---------- Data provided

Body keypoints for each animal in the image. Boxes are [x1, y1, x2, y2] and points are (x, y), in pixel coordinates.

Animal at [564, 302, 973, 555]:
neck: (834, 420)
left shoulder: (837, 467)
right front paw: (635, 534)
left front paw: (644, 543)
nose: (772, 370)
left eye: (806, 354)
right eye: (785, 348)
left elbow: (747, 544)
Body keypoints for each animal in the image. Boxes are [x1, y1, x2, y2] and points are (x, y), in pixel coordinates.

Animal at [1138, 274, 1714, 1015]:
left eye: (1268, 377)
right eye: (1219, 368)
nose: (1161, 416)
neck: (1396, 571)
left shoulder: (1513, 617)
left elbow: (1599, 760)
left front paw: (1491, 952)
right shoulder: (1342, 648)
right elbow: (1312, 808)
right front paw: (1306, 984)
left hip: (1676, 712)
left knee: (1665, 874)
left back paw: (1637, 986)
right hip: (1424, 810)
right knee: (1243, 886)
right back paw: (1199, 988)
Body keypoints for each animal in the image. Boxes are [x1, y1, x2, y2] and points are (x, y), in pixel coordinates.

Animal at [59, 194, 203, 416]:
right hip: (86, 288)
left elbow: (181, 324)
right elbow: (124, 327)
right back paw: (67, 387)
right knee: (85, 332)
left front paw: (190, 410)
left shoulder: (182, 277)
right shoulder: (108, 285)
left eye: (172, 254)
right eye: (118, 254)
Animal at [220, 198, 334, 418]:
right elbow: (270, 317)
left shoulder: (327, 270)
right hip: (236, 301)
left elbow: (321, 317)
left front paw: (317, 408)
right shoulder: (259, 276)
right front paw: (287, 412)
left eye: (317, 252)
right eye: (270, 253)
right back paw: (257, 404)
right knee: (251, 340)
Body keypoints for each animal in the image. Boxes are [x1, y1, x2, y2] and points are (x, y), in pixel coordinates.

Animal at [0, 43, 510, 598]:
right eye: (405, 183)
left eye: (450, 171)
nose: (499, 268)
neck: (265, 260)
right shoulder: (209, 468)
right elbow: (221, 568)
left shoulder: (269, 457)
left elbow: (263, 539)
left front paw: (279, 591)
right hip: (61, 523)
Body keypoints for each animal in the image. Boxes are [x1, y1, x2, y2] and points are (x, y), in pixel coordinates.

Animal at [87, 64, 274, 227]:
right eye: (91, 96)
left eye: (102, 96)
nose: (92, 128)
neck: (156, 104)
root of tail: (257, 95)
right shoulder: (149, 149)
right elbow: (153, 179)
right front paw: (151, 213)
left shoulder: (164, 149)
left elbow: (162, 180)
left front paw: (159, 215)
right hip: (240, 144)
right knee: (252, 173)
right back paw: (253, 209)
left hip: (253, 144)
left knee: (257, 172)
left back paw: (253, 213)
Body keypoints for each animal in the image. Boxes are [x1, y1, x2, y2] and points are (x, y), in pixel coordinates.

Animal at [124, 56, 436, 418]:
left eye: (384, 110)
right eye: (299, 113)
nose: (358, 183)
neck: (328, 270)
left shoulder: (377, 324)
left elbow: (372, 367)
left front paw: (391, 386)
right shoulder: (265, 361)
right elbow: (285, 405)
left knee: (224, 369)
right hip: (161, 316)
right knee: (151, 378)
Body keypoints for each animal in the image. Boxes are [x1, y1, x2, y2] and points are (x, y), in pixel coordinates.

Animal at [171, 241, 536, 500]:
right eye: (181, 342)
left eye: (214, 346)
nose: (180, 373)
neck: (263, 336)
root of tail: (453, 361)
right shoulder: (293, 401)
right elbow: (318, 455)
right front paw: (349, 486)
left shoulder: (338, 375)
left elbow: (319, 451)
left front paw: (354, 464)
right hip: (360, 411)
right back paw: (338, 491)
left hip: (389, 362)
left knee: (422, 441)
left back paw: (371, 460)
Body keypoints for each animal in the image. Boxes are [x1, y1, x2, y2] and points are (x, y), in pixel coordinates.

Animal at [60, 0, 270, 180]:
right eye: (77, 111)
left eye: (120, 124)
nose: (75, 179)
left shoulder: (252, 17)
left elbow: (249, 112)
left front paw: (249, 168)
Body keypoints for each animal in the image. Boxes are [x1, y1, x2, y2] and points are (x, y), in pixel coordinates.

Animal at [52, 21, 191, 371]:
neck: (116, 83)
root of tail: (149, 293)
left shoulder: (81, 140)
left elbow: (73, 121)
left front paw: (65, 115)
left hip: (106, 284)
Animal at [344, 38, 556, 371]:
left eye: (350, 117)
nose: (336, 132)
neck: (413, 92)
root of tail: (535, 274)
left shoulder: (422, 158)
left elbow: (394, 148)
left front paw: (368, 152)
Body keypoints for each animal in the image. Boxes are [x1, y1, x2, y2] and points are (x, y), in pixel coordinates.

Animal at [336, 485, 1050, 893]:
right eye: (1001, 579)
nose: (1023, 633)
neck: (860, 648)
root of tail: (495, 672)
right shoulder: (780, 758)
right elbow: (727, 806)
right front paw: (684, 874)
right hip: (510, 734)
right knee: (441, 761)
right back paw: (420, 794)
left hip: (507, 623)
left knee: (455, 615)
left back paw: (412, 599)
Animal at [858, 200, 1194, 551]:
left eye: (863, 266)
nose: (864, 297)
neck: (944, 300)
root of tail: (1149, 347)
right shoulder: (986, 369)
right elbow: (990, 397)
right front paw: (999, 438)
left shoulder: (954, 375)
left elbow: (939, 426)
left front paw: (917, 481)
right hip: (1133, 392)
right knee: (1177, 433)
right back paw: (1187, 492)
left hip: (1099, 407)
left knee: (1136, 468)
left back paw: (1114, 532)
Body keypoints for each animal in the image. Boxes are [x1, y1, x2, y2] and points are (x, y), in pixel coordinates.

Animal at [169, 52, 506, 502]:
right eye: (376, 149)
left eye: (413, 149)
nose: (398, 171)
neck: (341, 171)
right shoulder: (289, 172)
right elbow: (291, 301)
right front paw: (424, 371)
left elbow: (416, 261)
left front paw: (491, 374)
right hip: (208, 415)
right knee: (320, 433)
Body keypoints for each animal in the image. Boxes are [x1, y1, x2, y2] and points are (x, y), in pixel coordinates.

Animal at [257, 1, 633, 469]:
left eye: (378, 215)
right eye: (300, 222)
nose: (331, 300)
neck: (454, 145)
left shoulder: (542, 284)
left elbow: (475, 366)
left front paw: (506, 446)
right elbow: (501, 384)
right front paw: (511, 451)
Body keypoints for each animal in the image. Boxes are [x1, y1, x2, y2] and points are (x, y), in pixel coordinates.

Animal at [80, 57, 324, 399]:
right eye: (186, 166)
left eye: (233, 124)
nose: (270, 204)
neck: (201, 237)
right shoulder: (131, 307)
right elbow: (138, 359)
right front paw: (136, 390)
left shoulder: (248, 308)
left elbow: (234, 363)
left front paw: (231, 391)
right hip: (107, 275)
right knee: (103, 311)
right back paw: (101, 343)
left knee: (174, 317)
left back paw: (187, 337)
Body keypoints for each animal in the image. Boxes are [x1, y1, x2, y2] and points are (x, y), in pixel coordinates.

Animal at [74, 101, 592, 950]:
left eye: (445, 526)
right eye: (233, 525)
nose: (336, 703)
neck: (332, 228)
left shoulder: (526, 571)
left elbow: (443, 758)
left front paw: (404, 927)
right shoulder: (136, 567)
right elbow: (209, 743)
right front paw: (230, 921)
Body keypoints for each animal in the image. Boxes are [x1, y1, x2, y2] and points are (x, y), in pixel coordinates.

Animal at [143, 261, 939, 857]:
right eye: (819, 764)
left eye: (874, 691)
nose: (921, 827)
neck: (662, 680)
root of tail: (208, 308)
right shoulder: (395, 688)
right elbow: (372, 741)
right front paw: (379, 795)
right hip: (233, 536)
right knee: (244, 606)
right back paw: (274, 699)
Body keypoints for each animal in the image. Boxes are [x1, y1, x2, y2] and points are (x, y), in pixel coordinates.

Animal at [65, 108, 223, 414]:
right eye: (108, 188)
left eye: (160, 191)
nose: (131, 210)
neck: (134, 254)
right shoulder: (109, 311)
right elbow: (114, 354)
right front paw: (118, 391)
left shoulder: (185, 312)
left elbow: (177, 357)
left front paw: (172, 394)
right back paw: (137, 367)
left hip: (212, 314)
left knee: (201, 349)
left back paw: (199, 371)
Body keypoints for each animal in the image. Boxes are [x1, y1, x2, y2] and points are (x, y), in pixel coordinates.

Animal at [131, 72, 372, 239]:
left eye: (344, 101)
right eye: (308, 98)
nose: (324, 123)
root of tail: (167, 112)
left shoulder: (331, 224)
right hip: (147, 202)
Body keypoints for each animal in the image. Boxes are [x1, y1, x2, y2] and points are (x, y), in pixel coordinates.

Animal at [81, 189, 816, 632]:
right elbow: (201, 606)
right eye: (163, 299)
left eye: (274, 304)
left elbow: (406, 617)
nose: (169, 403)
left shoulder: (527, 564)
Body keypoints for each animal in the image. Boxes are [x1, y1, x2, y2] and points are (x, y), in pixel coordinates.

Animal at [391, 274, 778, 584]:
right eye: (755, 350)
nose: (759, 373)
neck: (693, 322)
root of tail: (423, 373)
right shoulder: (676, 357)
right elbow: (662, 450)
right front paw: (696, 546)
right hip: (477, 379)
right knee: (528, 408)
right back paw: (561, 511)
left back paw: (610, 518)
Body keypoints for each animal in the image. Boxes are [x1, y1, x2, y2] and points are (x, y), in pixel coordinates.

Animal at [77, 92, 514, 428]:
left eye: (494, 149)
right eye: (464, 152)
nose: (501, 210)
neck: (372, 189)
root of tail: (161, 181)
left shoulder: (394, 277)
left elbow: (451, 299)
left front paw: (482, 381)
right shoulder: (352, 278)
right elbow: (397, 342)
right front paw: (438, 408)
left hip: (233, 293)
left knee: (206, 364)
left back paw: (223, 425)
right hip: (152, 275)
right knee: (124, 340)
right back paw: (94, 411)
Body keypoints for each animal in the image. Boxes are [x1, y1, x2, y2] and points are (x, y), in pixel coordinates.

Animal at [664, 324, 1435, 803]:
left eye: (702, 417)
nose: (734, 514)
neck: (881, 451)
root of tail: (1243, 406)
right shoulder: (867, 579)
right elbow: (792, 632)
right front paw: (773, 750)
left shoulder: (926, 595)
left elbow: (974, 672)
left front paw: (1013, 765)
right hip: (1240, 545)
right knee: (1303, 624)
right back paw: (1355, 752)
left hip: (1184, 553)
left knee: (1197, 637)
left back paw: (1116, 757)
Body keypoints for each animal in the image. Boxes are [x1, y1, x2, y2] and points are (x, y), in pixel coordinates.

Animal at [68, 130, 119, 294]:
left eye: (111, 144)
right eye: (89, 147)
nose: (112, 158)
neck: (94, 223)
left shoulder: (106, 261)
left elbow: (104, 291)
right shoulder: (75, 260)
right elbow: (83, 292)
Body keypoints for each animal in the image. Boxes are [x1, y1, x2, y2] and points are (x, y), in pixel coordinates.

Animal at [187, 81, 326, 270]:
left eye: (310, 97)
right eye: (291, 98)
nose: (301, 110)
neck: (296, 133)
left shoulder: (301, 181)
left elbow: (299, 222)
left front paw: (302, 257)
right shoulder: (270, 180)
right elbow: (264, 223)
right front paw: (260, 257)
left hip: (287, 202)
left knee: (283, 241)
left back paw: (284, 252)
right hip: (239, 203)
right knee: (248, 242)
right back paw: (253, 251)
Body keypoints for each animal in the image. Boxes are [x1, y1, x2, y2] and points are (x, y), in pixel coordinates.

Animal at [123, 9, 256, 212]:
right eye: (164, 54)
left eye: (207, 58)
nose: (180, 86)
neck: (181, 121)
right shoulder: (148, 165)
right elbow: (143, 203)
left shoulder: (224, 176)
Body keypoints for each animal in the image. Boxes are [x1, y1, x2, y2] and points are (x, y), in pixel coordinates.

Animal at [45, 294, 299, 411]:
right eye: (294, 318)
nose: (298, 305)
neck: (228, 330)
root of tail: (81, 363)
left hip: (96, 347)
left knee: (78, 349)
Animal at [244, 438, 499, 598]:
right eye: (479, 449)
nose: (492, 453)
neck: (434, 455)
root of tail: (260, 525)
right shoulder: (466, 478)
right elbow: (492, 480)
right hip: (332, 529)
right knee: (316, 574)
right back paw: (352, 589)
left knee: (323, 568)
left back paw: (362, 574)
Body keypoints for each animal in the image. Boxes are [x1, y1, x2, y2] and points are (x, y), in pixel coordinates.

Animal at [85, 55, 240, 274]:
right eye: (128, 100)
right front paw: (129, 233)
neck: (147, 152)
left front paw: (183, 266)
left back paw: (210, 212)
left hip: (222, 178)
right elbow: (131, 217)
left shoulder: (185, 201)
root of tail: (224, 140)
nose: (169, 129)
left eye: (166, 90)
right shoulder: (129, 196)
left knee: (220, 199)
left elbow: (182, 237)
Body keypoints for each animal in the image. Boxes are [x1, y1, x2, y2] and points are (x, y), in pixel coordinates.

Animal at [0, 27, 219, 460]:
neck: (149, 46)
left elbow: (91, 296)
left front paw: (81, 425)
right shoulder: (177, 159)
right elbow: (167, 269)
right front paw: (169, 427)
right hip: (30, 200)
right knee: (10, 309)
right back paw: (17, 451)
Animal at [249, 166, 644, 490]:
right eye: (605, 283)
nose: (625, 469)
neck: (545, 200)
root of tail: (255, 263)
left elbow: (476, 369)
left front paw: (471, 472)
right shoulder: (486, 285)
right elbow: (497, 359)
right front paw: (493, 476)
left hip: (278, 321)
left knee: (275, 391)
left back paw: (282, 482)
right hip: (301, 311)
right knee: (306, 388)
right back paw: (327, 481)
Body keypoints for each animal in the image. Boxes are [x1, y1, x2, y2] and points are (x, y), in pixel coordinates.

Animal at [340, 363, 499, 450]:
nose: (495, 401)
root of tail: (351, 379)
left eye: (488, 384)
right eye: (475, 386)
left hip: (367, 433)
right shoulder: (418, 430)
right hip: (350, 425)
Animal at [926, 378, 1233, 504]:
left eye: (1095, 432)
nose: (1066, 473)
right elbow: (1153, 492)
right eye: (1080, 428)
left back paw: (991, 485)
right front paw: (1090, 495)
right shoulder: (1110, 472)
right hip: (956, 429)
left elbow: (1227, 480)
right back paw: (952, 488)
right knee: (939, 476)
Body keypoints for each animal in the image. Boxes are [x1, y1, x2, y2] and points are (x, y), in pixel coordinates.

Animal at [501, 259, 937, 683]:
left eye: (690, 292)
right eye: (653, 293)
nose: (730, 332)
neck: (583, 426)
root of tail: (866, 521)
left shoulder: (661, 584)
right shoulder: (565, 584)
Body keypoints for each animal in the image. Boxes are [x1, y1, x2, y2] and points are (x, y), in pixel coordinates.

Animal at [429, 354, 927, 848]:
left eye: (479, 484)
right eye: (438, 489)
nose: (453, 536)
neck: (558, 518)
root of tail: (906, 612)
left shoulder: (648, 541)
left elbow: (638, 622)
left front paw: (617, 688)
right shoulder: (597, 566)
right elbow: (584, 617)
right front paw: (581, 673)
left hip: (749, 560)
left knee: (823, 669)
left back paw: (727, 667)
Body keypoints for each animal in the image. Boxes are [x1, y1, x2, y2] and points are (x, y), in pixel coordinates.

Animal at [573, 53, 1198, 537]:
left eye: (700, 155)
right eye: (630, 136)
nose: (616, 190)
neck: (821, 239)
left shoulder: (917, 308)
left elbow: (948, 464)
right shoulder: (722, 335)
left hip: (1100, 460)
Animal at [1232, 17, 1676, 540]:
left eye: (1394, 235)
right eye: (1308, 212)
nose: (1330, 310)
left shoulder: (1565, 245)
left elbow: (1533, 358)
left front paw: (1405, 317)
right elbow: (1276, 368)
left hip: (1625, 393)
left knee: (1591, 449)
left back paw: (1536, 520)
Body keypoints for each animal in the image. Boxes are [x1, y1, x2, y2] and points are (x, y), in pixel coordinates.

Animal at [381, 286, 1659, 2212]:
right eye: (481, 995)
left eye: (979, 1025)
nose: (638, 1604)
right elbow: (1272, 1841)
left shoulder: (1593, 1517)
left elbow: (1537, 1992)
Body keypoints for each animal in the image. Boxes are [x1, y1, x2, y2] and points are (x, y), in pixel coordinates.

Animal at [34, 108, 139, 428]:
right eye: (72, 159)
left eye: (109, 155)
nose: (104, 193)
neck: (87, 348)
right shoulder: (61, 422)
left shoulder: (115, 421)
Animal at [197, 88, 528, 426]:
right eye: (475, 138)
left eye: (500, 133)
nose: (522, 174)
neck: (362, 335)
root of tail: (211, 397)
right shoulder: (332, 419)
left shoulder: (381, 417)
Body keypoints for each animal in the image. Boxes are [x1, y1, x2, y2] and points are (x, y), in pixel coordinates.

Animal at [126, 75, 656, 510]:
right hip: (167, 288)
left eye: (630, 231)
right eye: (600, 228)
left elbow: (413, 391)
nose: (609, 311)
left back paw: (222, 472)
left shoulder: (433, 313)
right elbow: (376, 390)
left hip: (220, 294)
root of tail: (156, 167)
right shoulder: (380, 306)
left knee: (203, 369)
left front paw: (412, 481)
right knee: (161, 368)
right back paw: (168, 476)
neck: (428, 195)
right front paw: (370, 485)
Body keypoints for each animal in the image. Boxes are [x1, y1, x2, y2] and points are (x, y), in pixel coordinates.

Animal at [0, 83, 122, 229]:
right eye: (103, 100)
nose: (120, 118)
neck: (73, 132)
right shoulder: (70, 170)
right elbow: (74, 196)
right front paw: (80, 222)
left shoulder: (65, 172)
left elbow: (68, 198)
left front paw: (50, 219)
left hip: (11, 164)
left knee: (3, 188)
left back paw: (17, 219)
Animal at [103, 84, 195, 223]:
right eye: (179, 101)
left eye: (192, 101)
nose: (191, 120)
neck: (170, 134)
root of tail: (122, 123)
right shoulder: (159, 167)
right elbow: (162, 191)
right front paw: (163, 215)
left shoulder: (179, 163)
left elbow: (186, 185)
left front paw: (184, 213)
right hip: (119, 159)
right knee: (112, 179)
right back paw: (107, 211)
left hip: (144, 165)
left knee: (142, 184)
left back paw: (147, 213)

--------------------

__Problem statement__
Among the records above, extract exactly the lines from the line with "neck: (263, 336)" to the line with "left back paw: (371, 460)", both lines included, and leave out the rest.

__Result__
neck: (263, 336)
root of tail: (453, 361)
right shoulder: (293, 401)
right elbow: (318, 455)
right front paw: (349, 486)
left shoulder: (338, 375)
left elbow: (319, 451)
left front paw: (354, 464)
right hip: (360, 411)
right back paw: (338, 491)
left hip: (389, 362)
left knee: (422, 441)
left back paw: (371, 460)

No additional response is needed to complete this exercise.